■ ACTION ITEM
Please restate word for word only the lines that start at the one containing "al medesimo livello si trova il 60 BL Kunlun." and continue to the final line of the material.

RECORD EXCERPTS section start

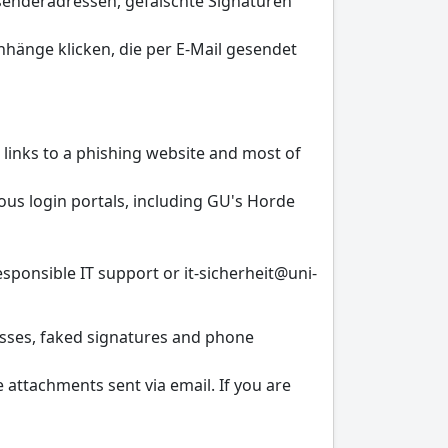
bsenderadressen, gefälschte Signaturen
nhänge klicken, die per E-Mail gesendet
 links to a phishing website and most of
rious login portals, including GU's Horde
sponsible IT support or it-sicherheit@uni-
resses, faked signatures and phone
e attachments sent via email. If you are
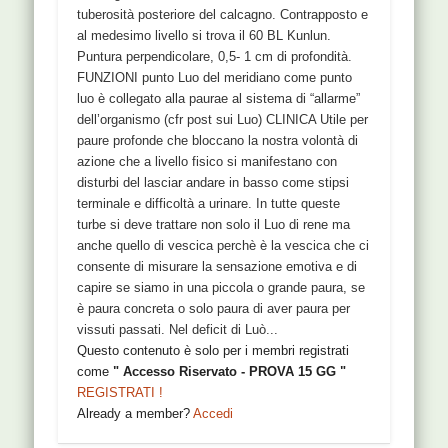
tuberosità posteriore del calcagno. Contrapposto e
al medesimo livello si trova il 60 BL Kunlun.
Puntura perpendicolare, 0,5- 1 cm di profondità.
FUNZIONI punto Luo del meridiano come punto
luo è collegato alla paurae al sistema di “allarme”
dell’organismo (cfr post sui Luo) CLINICA Utile per
paure profonde che bloccano la nostra volontà di
azione che a livello fisico si manifestano con
disturbi del lasciar andare in basso come stipsi
terminale e difficoltà a urinare. In tutte queste
turbe si deve trattare non solo il Luo di rene ma
anche quello di vescica perchè è la vescica che ci
consente di misurare la sensazione emotiva e di
capire se siamo in una piccola o grande paura, se
è paura concreta o solo paura di aver paura per
vissuti passati. Nel deficit di Luò...
Questo contenuto è solo per i membri registrati
come
" Accesso Riservato - PROVA 15 GG "
REGISTRATI !
Already a member?
Accedi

RECORD EXCERPTS section end

■ WRITTEN ANSWER
al medesimo livello si trova il 60 BL Kunlun.
Puntura perpendicolare, 0,5- 1 cm di profondità.
FUNZIONI punto Luo del meridiano come punto
luo è collegato alla paurae al sistema di “allarme”
dell’organismo (cfr post sui Luo) CLINICA Utile per
paure profonde che bloccano la nostra volontà di
azione che a livello fisico si manifestano con
disturbi del lasciar andare in basso come stipsi
terminale e difficoltà a urinare. In tutte queste
turbe si deve trattare non solo il Luo di rene ma
anche quello di vescica perchè è la vescica che ci
consente di misurare la sensazione emotiva e di
capire se siamo in una piccola o grande paura, se
è paura concreta o solo paura di aver paura per
vissuti passati. Nel deficit di Luò...
Questo contenuto è solo per i membri registrati
come
" Accesso Riservato - PROVA 15 GG "
REGISTRATI !
Already a member?
Accedi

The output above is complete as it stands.